To do ->
Write the next few paragraphs of the report on Florida's state pension investments and the Wall Street donors behind Ron DeSantis, picking up after its last sentence.

Source passage ->
+===+

But under DeSantis’s leadership, the state pension fund’s investments have been a boon for financial firms whose executives have delivered huge donations to the Republican Governors Association (RGA), which has pumped $22 million into the Friends of Ron DeSantis, a political committee that supported DeSantis’s gubernatorial campaigns and is expected to finance a super PAC supporting his 2024 presidential bid. Friends of Ron DeSantis was the largest recipient of RGA cash last cycle.

The pension fund’s underperformance comes as Republican legislative leaders in April put the kibosh on restoring annual cost-of-living adjustments for public employees that were cut in the wake of the 2008 financial crisis.

The federal pay-to-play rule — which came into effect in 2011, in the wake of bribery scandals at pension funds across the country — was crafted to halt private equity firms and other investment managers from using campaign contributions to improperly influence pension-fund decision makers. But the financial firms receiving pension money have donated to the RGA rather than directly to DeSantis — and federal officials have declined to enforce the rule’s anti-circumvention provisions.

DeSantis and the RGA did not respond to questions from us.

“DeSantis Is Delivering for the Private Equity Industry”

As governor, DeSantis is the chairman of the Florida State Board of Administration (SBA), which appoints officials who make and approve investments for the state’s $180 billion retirement fund. The SBA’s other trustees are state attorney general Ashley Moody and state chief financial officer Jimmy Patronis, two Republicans who are close allies of DeSantis.

Over the past few years, many of the Wall Street interests benefiting from DeSantis’s private equity investments have donated money that has ended up funding the Florida governor’s political committee.

Many of the Wall Street interests benefiting from DeSantis’s private equity investments have donated money that has ended up funding the Florida governor’s political committee.

Take Aeolus Capital Management hedge fund, which received a $50 million commitment from the Florida pension fund in May 2019, four months after DeSantis became governor, and has since delivered a negligible 0.7 percent annual return for state pensioners in four years, compared to an average annual 15.75 percent return for the S&P 500 index of major stocks.

Paul Singer, the founder and co-CEO of Elliott Management, which as of 2020 owned a majority stake in Aeolus, a reinsurance hedge fund based in Bermuda, hosted a 2021 Colorado meeting of elite conservative billionaires, called the American Opportunity Alliance, where DeSantis appeared alongside former vice president Mike Pence and others. The following year, Singer pumped $750,000 into the RGA.

Three weeks after Singer’s donation, the RGA transferred $2 million into the Friends of Ron DeSantis group, which raised $177 million in the 2022 cycle. Singer also donated $500,000 to the RGA in March 2020.

Singer is well known on the world stage for buying up the debt of countries in the Global South, like Argentina, then aggressively calling on payment. Singer also chairs the Manhattan Institute, a conservative think tank that employs Chris Rufo and Ilya Shapiro, leading propagators of the “critical race theory” panic.

While there has not been reporting since 2020 that shows whether Elliott continues to hold a majority stake in Aeolus, the CEO that Elliott installed in 2020, Andrew Bernstein, remains in place. Neither Aeolus nor Elliott responded to repeated requests for comment from us.

+===+

Data rows ->
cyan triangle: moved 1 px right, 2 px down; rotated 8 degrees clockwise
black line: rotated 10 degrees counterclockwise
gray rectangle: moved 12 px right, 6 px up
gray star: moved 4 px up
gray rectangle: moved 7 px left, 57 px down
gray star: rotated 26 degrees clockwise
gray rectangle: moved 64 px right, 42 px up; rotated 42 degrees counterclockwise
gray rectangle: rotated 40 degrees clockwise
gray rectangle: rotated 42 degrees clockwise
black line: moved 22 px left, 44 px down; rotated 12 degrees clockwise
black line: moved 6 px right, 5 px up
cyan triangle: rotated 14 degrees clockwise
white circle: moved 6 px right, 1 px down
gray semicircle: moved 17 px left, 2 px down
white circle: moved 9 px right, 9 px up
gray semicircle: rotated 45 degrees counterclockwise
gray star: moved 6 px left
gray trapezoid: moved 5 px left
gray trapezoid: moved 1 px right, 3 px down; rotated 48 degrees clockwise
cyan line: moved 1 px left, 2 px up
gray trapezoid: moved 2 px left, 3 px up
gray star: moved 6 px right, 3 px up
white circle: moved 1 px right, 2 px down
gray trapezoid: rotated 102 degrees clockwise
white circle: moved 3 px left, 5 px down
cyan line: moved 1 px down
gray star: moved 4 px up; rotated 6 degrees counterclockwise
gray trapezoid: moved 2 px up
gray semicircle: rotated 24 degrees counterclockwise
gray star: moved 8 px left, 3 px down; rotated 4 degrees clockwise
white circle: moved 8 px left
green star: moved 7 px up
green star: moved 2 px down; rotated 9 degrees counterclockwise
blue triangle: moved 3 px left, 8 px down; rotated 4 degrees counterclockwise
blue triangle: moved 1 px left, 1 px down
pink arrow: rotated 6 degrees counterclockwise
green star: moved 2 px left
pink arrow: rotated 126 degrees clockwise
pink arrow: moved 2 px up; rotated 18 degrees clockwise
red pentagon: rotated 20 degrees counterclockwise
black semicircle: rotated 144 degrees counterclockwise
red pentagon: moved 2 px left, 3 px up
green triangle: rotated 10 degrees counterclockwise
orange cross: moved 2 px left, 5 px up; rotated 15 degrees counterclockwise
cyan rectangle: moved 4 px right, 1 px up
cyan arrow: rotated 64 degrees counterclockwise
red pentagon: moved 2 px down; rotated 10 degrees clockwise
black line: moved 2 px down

+===+

Result of this task ->
Then there’s the private equity firm Thoma Bravo. At the end of March 2022, just four weeks after the Florida pension put $150 million into a Thoma Bravo fund, the group’s cofounder Carl Thoma donated $40,000 to the RGA. It came just two days after the RGA made its $2 million contribution to the DeSantis committee and appears to be Thoma’s first-ever contribution to the RGA.

The Florida pension made another $100 million commitment to a different Thoma Bravo fund in August of last year. The following month, Thoma doated another $100,000 to the RGA, and just two weeks later, the RGA donated $3 million to DeSantis.

Thoma Bravo has attracted controversy in the past year for its ownership of RealPage, a real estate technology platform that has driven coordinated increases in rent across the country, according to a ProPublica investigation.

Bradford Freeman of the private equity firm Freeman Spogli, meanwhile, donated $50,000 to the RGA in 2018, just seventeen days before the RGA gave $1 million to the DeSantis political committee. The next year, his firm received a $100 million commitment from the Florida pension.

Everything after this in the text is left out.